DIRECTIONS FOR THIS TASK: Print exactly the lines from the one that contains "There's an ulterior" through the final line of the entries below, both included, and nothing else; omit the pictures.

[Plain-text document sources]
**********

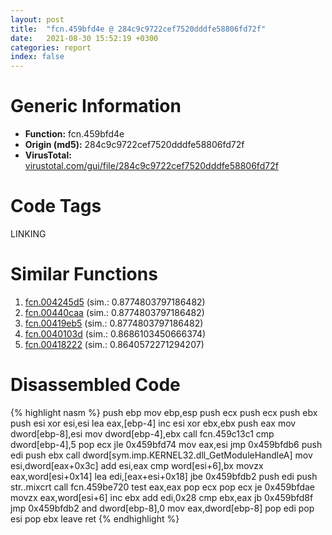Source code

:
 ```yaml
---
layout: post
title:  "fcn.459bfd4e @ 284c9c9722cef7520dddfe58806fd72f"
date:   2021-08-30 15:52:19 +0300
categories: report
index: false
---
```


# Generic Information
- **Function:** fcn.459bfd4e
- **Origin (md5):** 284c9c9722cef7520dddfe58806fd72f
- **VirusTotal:** [virustotal.com/gui/file/284c9c9722cef7520dddfe58806fd72f][virustotal_ref]

# Code Tags
<span class="tag" id="LINKING">LINKING</span>


# Similar Functions

1. [fcn.004245d5][similar_1_ref] (sim.: 0.8774803797186482)
2. [fcn.00440caa][similar_2_ref] (sim.: 0.8774803797186482)
3. [fcn.00419eb5][similar_3_ref] (sim.: 0.8774803797186482)
4. [fcn.0040103d][similar_4_ref] (sim.: 0.8686103450666374)
5. [fcn.00418222][similar_5_ref] (sim.: 0.8640572271294207)


# Disassembled Code

{% highlight nasm %}
push ebp
mov ebp,esp
push ecx
push ecx
push ebx
push esi
xor esi,esi
lea eax,[ebp-4]
inc esi
xor ebx,ebx
push eax
mov dword[ebp-8],esi
mov dword[ebp-4],ebx
call fcn.459c13c1
cmp dword[ebp-4],5
pop ecx
jle 0x459bfd74
mov eax,esi
jmp 0x459bfdb6
push edi
push ebx
call dword[sym.imp.KERNEL32.dll_GetModuleHandleA]
mov esi,dword[eax+0x3c]
add esi,eax
cmp word[esi+6],bx
movzx eax,word[esi+0x14]
lea edi,[eax+esi+0x18]
jbe 0x459bfdb2
push edi
push str..mixcrt
call fcn.459be720
test eax,eax
pop ecx
pop ecx
je 0x459bfdae
movzx eax,word[esi+6]
inc ebx
add edi,0x28
cmp ebx,eax
jb 0x459bfd8f
jmp 0x459bfdb2
and dword[ebp-8],0
mov eax,dword[ebp-8]
pop edi
pop esi
pop ebx
leave
ret
{% endhighlight %}


[similar_1_ref]: /report/fcn.004245d5@0aa2d73a5300dff2412388945614b507
[similar_2_ref]: /report/fcn.00440caa@44e1ffcf4e71f4505c09d520fd75f1e4
[similar_3_ref]: /report/fcn.00419eb5@6c5b0418e4a4c57d99cda47d2717045d
[similar_4_ref]: /report/fcn.0040103d@7b8f4ef4fb1f8ad81aca09da2f992561
[similar_5_ref]: /report/fcn.00418222@ba5ec83721de3ca10b3c9583f3b2c6a1
[virustotal_ref]: https://www.virustotal.com/gui/file/284c9c9722cef7520dddfe58806fd72f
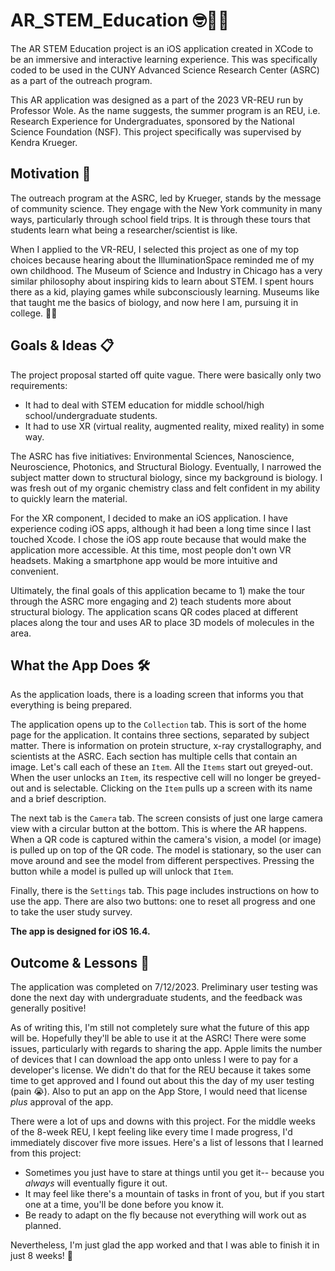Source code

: # AR_STEM_Education 🤓📱🧬

The AR STEM Education project is an iOS application created in XCode to be an immersive and interactive learning experience. This was specifically coded to be used in the CUNY Advanced Science Research Center (ASRC) as a part of the outreach program. 

This AR application was designed as a part of the 2023 VR-REU run by Professor Wole. As the name suggests, the summer program is an REU, i.e. Research Experience for Undergraduates, sponsored by the National Science Foundation (NSF). This project specifically was supervised by Kendra Krueger. 

## Motivation 💭

The outreach program at the ASRC, led by Krueger, stands by the message of community science. They engage with the New York community in many ways, particularly through school field trips. It is through these tours that students learn what being a researcher/scientist is like. 

When I applied to the VR-REU, I selected this project as one of my top choices because hearing about the IlluminationSpace reminded me of my own childhood. The Museum of Science and Industry in Chicago has a very similar philosophy about inspiring kids to learn about STEM. I spent hours there as a kid, playing games while subconsciously learning. Museums like that taught me the basics of biology, and now here I am, pursuing it in college. 🫶🏼

## Goals & Ideas 📋

The project proposal started off quite vague. There were basically only two requirements:
- It had to deal with STEM education for middle school/high school/undergraduate students.
- It had to use XR (virtual reality, augmented reality, mixed reality) in some way.

The ASRC has five initiatives: Environmental Sciences, Nanoscience, Neuroscience, Photonics, and Structural Biology. Eventually, I narrowed the subject matter down to structural biology, since my background is biology. I was fresh out of my organic chemistry class and felt confident in my ability to quickly learn the material. 

For the XR component, I decided to make an iOS application. I have experience coding iOS apps, although it had been a long time since I last touched Xcode. I chose the iOS app route because that would make the application more accessible. At this time, most people don't own VR headsets. Making a smartphone app would be more intuitive and convenient.

Ultimately, the final goals of this application became to 1) make the tour through the ASRC more engaging and 2) teach students more about structural biology. The application scans QR codes placed at different places along the tour and uses AR to place 3D models of molecules in the area. 

## What the App Does 🛠️

As the application loads, there is a loading screen that informs you that everything is being prepared. 

The application opens up to the `Collection` tab. This is sort of the home page for the application. It contains three sections, separated by subject matter. There is information on protein structure, x-ray crystallography, and scientists at the ASRC. Each section has multiple cells that contain an image. Let's call each of these an `Item`. All the `Items` start out greyed-out. When the user unlocks an `Item`, its respective cell will no longer be greyed-out and is selectable. Clicking on the `Item` pulls up a screen with its name and a brief description.

The next tab is the `Camera` tab. The screen consists of just one large camera view with a circular button at the bottom. This is where the AR happens. When a QR code is captured within the camera's vision, a model (or image) is pulled up on top of the QR code. The model is stationary, so the user can move around and see the model from different perspectives. Pressing the button while a model is pulled up will unlock that `Item`.

Finally, there is the `Settings` tab. This page includes instructions on how to use the app. There are also two buttons: one to reset all progress and one to take the user study survey. 

**The app is designed for iOS 16.4.** 

## Outcome & Lessons 🧠

The application was completed on 7/12/2023. Preliminary user testing was done the next day with undergraduate students, and the feedback was generally positive! 

As of writing this, I'm still not completely sure what the future of this app will be. Hopefully they'll be able to use it at the ASRC! There were some issues, particularly with regards to sharing the app. Apple limits the number of devices that I can download the app onto unless I were to pay for a developer's license. We didn't do that for the REU because it takes some time to get approved and I found out about this the day of my user testing (pain 😭). Also to put an app on the App Store, I would need that license *plus* approval of the app. 

There were a lot of ups and downs with this project. For the middle weeks of the 8-week REU, I kept feeling like every time I made progress, I'd immediately discover five more issues. Here's a list of lessons that I learned from this project:
- Sometimes you just have to stare at things until you get it-- because you *always* will eventually figure it out.
- It may feel like there's a mountain of tasks in front of you, but if you start one at a time, you'll be done before you know it.
- Be ready to adapt on the fly because not everything will work out as planned.

Nevertheless, I'm just glad the app worked and that I was able to finish it in just 8 weeks! 🥳
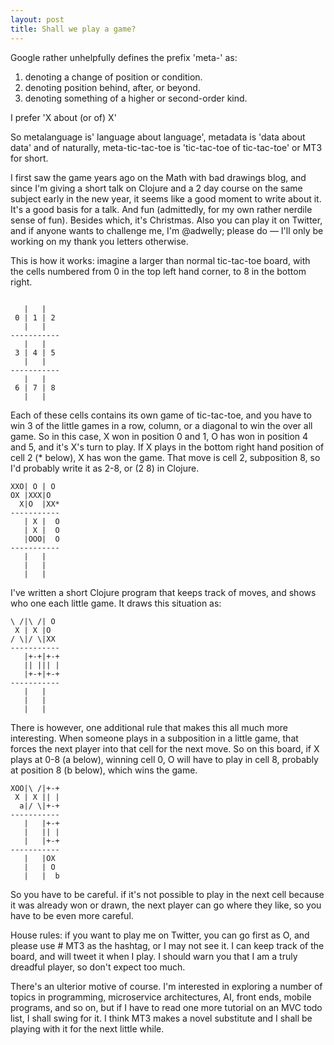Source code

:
 ```yaml
---
layout: post
title: Shall we play a game?
---
```


Google rather unhelpfully defines the prefix 'meta-' as:

1. denoting a change of position or condition.
2. denoting position behind, after, or beyond.
3. denoting something of a higher or second-order kind.

I prefer 'X about (or of) X'

So metalanguage is' language about language', metadata is 'data about data' and of naturally, meta-tic-tac-toe is 'tic-tac-toe of tic-tac-toe' or MT3 for short.

I first saw the game years ago on the Math with bad drawings blog,  and since I'm giving a short talk on Clojure and a 2 day course on the same subject early in the new year, it seems like a good moment to write about it. It's a good basis for a talk. And fun (admittedly, for my own rather nerdile sense of fun). Besides which, it's Christmas. Also you can play it on Twitter, and if anyone wants to challenge me, I'm @adwelly; please do — I'll only be working on my thank you letters otherwise.

This is how it works: imagine a larger than normal tic-tac-toe board, with the cells numbered from 0 in the top left hand corner, to 8 in the bottom right.

```   |   |   

   |   |   
 0 | 1 | 2
   |   |   
-----------
   |   |   
 3 | 4 | 5
   |   |   
-----------
   |   |   
 6 | 7 | 8
   |   |  
```



Each of these cells contains its own game of tic-tac-toe, and you have to win 3 of the little games in a row, column, or a diagonal to win the over all game. So in this case, X won in position 0 and 1, O has won in position 4 and 5, and it's X's turn to play. If X plays in the bottom right hand position of cell 2 (* below), X has won the game. That move is cell 2, subposition 8, so I'd probably write it as 2-8, or (2 8) in Clojure.

```
XXO| O | O   
OX |XXX|O   
  X|O  |XX*  
-----------
   | X |  O
   | X |  O
   |OOO|  O
-----------
   |   |   
   |   |   
   |   |  
```

 I've written a short Clojure program that keeps track of moves, and shows who one each little game. It draws this situation as:

```
\ /|\ /| O 
 X | X |O  
/ \|/ \|XX 
-----------
   |+-+|+-+
   || ||| |
   |+-+|+-+
-----------
   |   |   
   |   |   
   |   |   
```

There is however, one additional rule that makes this all much more interesting. When someone plays in a subposition in a little game, that forces the next player into that cell for the next move. So on this board, if X plays at 0-8 (a below), winning cell 0, O will have to play in cell 8, probably at position 8 (b below), which wins the game. 

```
XOO|\ /|+-+
 X | X || |
  a|/ \|+-+
-----------
   |   |+-+
   |   || |
   |   |+-+
-----------
   |   |OX 
   |   | O 
   |   |  b  
```

So you have to be careful. if it's not possible to play in the next cell because it was already won or drawn, the next player can go where they like, so you have to be even more careful.

House rules: if you want to play me on Twitter, you can go first as O, and please use # MT3 as the hashtag, or I may not see it. I can keep track of the board, and will tweet it when I play. I should warn you that I am a truly dreadful player, so don't expect too much.

There's an ulterior motive of course. I'm interested in exploring a number of topics in programming, microservice architectures, AI, front ends, mobile programs, and so on, but if I have to read one more tutorial on an MVC todo list, I shall swing for it. I think MT3 makes a novel substitute and I shall be playing with it for the next little while.



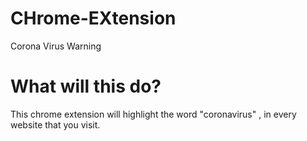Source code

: # CHrome-EXtension

Corona Virus Warning

# What will this do?

This chrome extension will highlight the word "coronavirus" , in every website that you visit.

**********

COMPLETED TASK:
There's an ulterior motive of course. I'm interested in exploring a number of topics in programming, microservice architectures, AI, front ends, mobile programs, and so on, but if I have to read one more tutorial on an MVC todo list, I shall swing for it. I think MT3 makes a novel substitute and I shall be playing with it for the next little while.



Source code

: # CHrome-EXtension

Corona Virus Warning

# What will this do?

This chrome extension will highlight the word "coronavirus" , in every website that you visit.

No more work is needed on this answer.